Job item: All the entries that follow are to be returned exactly.

Source data below:

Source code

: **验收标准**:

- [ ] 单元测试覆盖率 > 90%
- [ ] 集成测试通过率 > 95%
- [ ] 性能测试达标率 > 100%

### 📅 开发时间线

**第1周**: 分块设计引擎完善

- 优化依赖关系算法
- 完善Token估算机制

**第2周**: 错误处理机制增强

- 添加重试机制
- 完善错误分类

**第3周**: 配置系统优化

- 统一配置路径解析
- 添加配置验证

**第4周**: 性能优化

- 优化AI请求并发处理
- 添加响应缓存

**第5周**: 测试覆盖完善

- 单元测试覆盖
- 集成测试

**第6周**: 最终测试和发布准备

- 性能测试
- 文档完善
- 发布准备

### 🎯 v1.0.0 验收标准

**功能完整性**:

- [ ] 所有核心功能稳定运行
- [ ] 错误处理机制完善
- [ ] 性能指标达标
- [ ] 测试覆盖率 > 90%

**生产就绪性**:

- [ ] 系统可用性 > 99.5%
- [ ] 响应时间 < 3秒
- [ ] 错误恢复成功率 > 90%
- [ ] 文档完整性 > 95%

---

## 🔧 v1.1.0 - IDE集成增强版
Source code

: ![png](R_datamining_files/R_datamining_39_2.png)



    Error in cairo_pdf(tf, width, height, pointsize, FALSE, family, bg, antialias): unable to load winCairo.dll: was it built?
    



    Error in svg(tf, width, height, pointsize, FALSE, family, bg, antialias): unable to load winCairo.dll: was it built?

End of Source data.

Solution to this task:
Source code

: **验收标准**:

- [ ] 单元测试覆盖率 > 90%
- [ ] 集成测试通过率 > 95%
- [ ] 性能测试达标率 > 100%

### 📅 开发时间线

**第1周**: 分块设计引擎完善

- 优化依赖关系算法
- 完善Token估算机制

**第2周**: 错误处理机制增强

- 添加重试机制
- 完善错误分类

**第3周**: 配置系统优化

- 统一配置路径解析
- 添加配置验证

**第4周**: 性能优化

- 优化AI请求并发处理
- 添加响应缓存

**第5周**: 测试覆盖完善

- 单元测试覆盖
- 集成测试

**第6周**: 最终测试和发布准备

- 性能测试
- 文档完善
- 发布准备

### 🎯 v1.0.0 验收标准

**功能完整性**:

- [ ] 所有核心功能稳定运行
- [ ] 错误处理机制完善
- [ ] 性能指标达标
- [ ] 测试覆盖率 > 90%

**生产就绪性**:

- [ ] 系统可用性 > 99.5%
- [ ] 响应时间 < 3秒
- [ ] 错误恢复成功率 > 90%
- [ ] 文档完整性 > 95%

---

## 🔧 v1.1.0 - IDE集成增强版
Source code

: ![png](R_datamining_files/R_datamining_39_2.png)



    Error in cairo_pdf(tf, width, height, pointsize, FALSE, family, bg, antialias): unable to load winCairo.dll: was it built?
    



    Error in svg(tf, width, height, pointsize, FALSE, family, bg, antialias): unable to load winCairo.dll: was it built?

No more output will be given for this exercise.